Nel 1999 Eric Harris e Dylan Klebold uccisero 12 studenti, un insegnante e ferirono altre 21 persone. Successivamente i due ragazzi si suicidarono. Il fatto è noto come il massacro della Columbine High School e alimentò il dibattito su diversi temi, quali bullismo, uso delle armi, violenza nei videogame, uso di internet da parte degli adolescenti, musica metal e subcultura goth.

Quando ho appreso la notizia dell’attentato a Bruxelles ho pensato immediatamente a quella storia che tanto mi aveva colpita da adolescente.

Le analisi sociali e politiche sono spuntate a decine anche nel caso di Bruxelles. E certamente i moventi non sono perfettamente identici nei due casi. Ma mi chiedo se Eric e Dylan fossero poi così diversi dagli attentatori di Bruxelles, Parigi o a chi dall’Europa parte e si arruola con l’IS. In comune hanno certamente un facile accesso alle armi (e una moratoria sulle armi mi pare l’unica cosa sensata da fare nell’immediato) e un ossessione per gesti tanto violenti quanto plateali.

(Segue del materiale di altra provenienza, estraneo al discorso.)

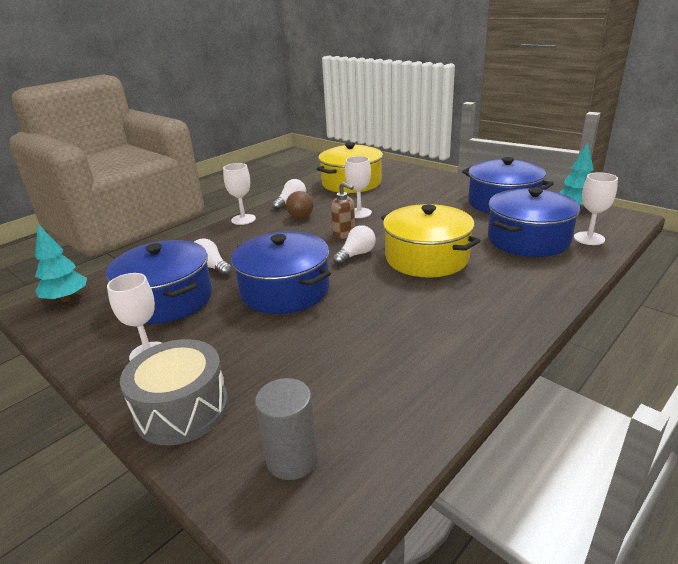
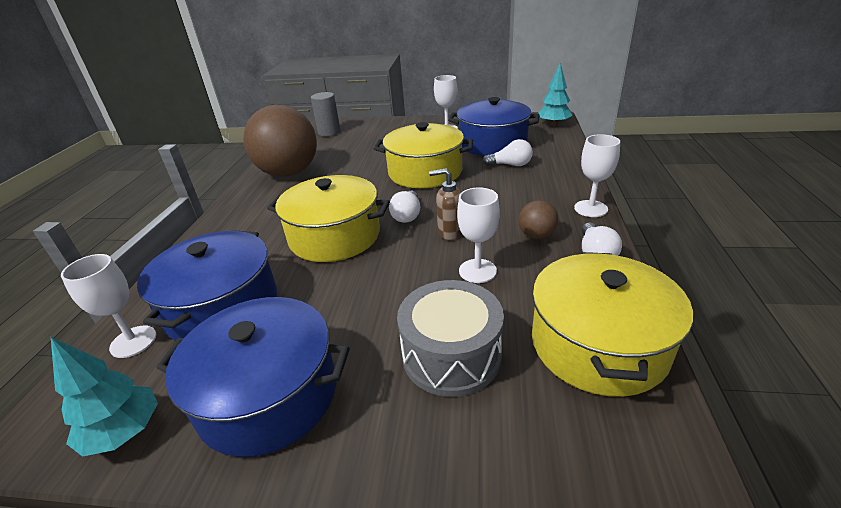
camera: 145 degrees right, 5 degrees up
(182, 409) = (394, 125): grey drum -> grey drum (451, 355)
(285, 290) = (425, 172): blue pot -> yellow pot
(429, 361) = (289, 173): none -> brown ball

L’ipotesi più accreditata nel caso di attentati è l’emarginazione sociale di alcuni individui o gruppi, che si tratti di una scuola superiore americana o di un quartiere di una metropoli europea, il meccanismo che innesca la follia omicida-suicida pare essere lo stesso.

A mio avviso, però, questa spiegazione non si può consideare esaustiva. I terroristi affiliati all’IS sono prevantemente uomini, non poveri, ma di classe media, talvolta medio-alta, non socialmente isolati, ma spesso con famiglia e amici e un’educazione a livello universitario. Ciò non significa che guerre, discriminazioni e flussi migratori non abbiano alcuna correlazione col terrorismo. Non ne sono necessariamente la cause, ma creano una narrativa che affascina individui profondamente delusi dalla normalità della propria vita.

Il terrorismo, in fondo, è sempre stato uguale a se stesso, una ribellione violenta a un sistema che non piace, un sistema in cui alcuni, per narcisismo e mania di protagonismo, arrivano a compiere gesti estremi. Io credo che i terroristi di Bruxelles, Eric e Dylan, e ancora i NAR negli anni ’70, abbiano in comune proprio questo senso di inadeguatezza, e non perché siano effettivamente ai margini della società, ma perché il loro status (di maschi, borghesi, bianchi, o chissà che altro) non è sufficiente a porli in una posizione dominante rispetto a quella parte di popolazione che loro considerano indegna. Anders Behring Breivik, il terrorista norvegese che uccise 77 persone nel 2011, si descrisse ad esempio come il futuro reggente della Norvegia e il più perfetto cavaliere d’Europa dai tempi della Seconda Guerra Mondiale.

La stampa italiana e internazionale commette in questi casi sempre il medesimo errore, condiscendere al sensazionalismo e produrre una quantità incalcolabile di articoli che pongono gli attentatori al centro dell’attenzione. Ma anziché cercare spiegazioni o addirittura sforzarsi di empatizzare col bombarolo di turno, all’indomani degli attentati di Bruxelles, secondo me è necessario focalizzarsi sui problemi reali della nostra epoca (cambiamenti climatici, produzione e commercio di armi, polarizzazione della distribuzione della ricchezza, ecc…) e condannare i terroristi dell’IS che operano in Europa e nel Medio Oriente a un inglorioso oblio mediatico, l’unica cosa di cui abbiano mai avuto davvero paura.